**Exercise aim**
Copy every line of the records below word for word, without changing anything.

** Begin **

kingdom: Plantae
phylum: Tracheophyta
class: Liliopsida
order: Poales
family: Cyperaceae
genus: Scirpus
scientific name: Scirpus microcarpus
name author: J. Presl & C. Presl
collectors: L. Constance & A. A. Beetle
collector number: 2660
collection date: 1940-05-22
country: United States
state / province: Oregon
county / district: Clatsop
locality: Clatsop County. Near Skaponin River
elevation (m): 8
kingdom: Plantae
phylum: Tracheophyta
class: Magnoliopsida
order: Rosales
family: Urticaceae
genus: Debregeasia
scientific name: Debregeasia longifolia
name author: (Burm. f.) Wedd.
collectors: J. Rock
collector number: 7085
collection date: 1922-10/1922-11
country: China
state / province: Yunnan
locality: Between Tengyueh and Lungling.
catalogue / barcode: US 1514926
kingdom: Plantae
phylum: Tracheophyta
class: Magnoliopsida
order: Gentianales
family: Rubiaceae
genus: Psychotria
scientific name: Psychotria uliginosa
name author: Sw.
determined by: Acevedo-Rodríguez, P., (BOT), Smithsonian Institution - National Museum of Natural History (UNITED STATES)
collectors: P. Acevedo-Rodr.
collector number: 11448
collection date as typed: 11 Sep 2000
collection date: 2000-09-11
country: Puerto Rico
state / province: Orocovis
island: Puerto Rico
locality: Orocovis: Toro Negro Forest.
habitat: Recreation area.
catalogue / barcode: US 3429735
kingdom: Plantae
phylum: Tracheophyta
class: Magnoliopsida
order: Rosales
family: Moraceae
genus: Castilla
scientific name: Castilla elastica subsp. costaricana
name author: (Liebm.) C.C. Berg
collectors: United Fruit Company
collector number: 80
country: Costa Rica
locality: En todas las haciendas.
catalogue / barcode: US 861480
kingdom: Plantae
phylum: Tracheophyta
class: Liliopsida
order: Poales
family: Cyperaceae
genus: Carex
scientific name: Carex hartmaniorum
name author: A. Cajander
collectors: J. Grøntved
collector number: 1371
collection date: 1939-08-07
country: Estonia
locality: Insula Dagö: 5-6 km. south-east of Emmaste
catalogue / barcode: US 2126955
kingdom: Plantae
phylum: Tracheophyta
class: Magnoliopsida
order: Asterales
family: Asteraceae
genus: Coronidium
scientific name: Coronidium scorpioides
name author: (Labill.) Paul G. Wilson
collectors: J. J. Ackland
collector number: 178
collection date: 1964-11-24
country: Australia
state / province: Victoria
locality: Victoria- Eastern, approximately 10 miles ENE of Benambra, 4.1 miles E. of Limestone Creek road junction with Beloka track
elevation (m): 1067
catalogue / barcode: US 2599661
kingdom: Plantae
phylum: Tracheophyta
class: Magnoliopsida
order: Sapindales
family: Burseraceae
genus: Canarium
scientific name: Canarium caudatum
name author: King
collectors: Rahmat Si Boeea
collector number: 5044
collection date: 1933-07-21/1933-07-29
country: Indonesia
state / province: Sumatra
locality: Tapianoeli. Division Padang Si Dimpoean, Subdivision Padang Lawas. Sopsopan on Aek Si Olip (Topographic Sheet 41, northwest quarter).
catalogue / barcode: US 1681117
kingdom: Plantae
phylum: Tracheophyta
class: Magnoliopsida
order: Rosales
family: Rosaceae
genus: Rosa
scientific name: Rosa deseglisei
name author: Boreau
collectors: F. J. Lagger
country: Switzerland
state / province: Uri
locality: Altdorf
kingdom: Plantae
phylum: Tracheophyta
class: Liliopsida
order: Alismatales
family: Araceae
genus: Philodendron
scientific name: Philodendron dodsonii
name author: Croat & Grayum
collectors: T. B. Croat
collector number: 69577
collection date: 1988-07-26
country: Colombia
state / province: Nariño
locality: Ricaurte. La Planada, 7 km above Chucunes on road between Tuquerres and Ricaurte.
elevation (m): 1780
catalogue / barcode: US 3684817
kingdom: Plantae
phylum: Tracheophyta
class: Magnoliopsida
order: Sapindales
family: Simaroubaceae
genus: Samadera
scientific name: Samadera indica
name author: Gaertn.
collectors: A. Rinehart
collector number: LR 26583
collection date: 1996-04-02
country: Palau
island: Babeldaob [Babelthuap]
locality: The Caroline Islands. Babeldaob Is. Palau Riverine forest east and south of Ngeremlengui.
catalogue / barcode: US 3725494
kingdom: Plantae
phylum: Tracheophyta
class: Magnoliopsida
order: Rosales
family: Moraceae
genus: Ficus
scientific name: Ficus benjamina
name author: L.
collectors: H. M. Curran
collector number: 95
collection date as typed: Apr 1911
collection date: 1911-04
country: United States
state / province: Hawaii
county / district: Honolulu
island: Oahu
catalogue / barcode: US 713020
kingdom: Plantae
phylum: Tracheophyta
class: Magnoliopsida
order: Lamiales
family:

** End **

**Solution to the problem**
kingdom: Plantae
phylum: Tracheophyta
class: Liliopsida
order: Poales
family: Cyperaceae
genus: Scirpus
scientific name: Scirpus microcarpus
name author: J. Presl & C. Presl
collectors: L. Constance & A. A. Beetle
collector number: 2660
collection date: 1940-05-22
country: United States
state / province: Oregon
county / district: Clatsop
locality: Clatsop County. Near Skaponin River
elevation (m): 8
kingdom: Plantae
phylum: Tracheophyta
class: Magnoliopsida
order: Rosales
family: Urticaceae
genus: Debregeasia
scientific name: Debregeasia longifolia
name author: (Burm. f.) Wedd.
collectors: J. Rock
collector number: 7085
collection date: 1922-10/1922-11
country: China
state / province: Yunnan
locality: Between Tengyueh and Lungling.
catalogue / barcode: US 1514926
kingdom: Plantae
phylum: Tracheophyta
class: Magnoliopsida
order: Gentianales
family: Rubiaceae
genus: Psychotria
scientific name: Psychotria uliginosa
name author: Sw.
determined by: Acevedo-Rodríguez, P., (BOT), Smithsonian Institution - National Museum of Natural History (UNITED STATES)
collectors: P. Acevedo-Rodr.
collector number: 11448
collection date as typed: 11 Sep 2000
collection date: 2000-09-11
country: Puerto Rico
state / province: Orocovis
island: Puerto Rico
locality: Orocovis: Toro Negro Forest.
habitat: Recreation area.
catalogue / barcode: US 3429735
kingdom: Plantae
phylum: Tracheophyta
class: Magnoliopsida
order: Rosales
family: Moraceae
genus: Castilla
scientific name: Castilla elastica subsp. costaricana
name author: (Liebm.) C.C. Berg
collectors: United Fruit Company
collector number: 80
country: Costa Rica
locality: En todas las haciendas.
catalogue / barcode: US 861480
kingdom: Plantae
phylum: Tracheophyta
class: Liliopsida
order: Poales
family: Cyperaceae
genus: Carex
scientific name: Carex hartmaniorum
name author: A. Cajander
collectors: J. Grøntved
collector number: 1371
collection date: 1939-08-07
country: Estonia
locality: Insula Dagö: 5-6 km. south-east of Emmaste
catalogue / barcode: US 2126955
kingdom: Plantae
phylum: Tracheophyta
class: Magnoliopsida
order: Asterales
family: Asteraceae
genus: Coronidium
scientific name: Coronidium scorpioides
name author: (Labill.) Paul G. Wilson
collectors: J. J. Ackland
collector number: 178
collection date: 1964-11-24
country: Australia
state / province: Victoria
locality: Victoria- Eastern, approximately 10 miles ENE of Benambra, 4.1 miles E. of Limestone Creek road junction with Beloka track
elevation (m): 1067
catalogue / barcode: US 2599661
kingdom: Plantae
phylum: Tracheophyta
class: Magnoliopsida
order: Sapindales
family: Burseraceae
genus: Canarium
scientific name: Canarium caudatum
name author: King
collectors: Rahmat Si Boeea
collector number: 5044
collection date: 1933-07-21/1933-07-29
country: Indonesia
state / province: Sumatra
locality: Tapianoeli. Division Padang Si Dimpoean, Subdivision Padang Lawas. Sopsopan on Aek Si Olip (Topographic Sheet 41, northwest quarter).
catalogue / barcode: US 1681117
kingdom: Plantae
phylum: Tracheophyta
class: Magnoliopsida
order: Rosales
family: Rosaceae
genus: Rosa
scientific name: Rosa deseglisei
name author: Boreau
collectors: F. J. Lagger
country: Switzerland
state / province: Uri
locality: Altdorf
kingdom: Plantae
phylum: Tracheophyta
class: Liliopsida
order: Alismatales
family: Araceae
genus: Philodendron
scientific name: Philodendron dodsonii
name author: Croat & Grayum
collectors: T. B. Croat
collector number: 69577
collection date: 1988-07-26
country: Colombia
state / province: Nariño
locality: Ricaurte. La Planada, 7 km above Chucunes on road between Tuquerres and Ricaurte.
elevation (m): 1780
catalogue / barcode: US 3684817
kingdom: Plantae
phylum: Tracheophyta
class: Magnoliopsida
order: Sapindales
family: Simaroubaceae
genus: Samadera
scientific name: Samadera indica
name author: Gaertn.
collectors: A. Rinehart
collector number: LR 26583
collection date: 1996-04-02
country: Palau
island: Babeldaob [Babelthuap]
locality: The Caroline Islands. Babeldaob Is. Palau Riverine forest east and south of Ngeremlengui.
catalogue / barcode: US 3725494
kingdom: Plantae
phylum: Tracheophyta
class: Magnoliopsida
order: Rosales
family: Moraceae
genus: Ficus
scientific name: Ficus benjamina
name author: L.
collectors: H. M. Curran
collector number: 95
collection date as typed: Apr 1911
collection date: 1911-04
country: United States
state / province: Hawaii
county / district: Honolulu
island: Oahu
catalogue / barcode: US 713020
kingdom: Plantae
phylum: Tracheophyta
class: Magnoliopsida
order: Lamiales
family:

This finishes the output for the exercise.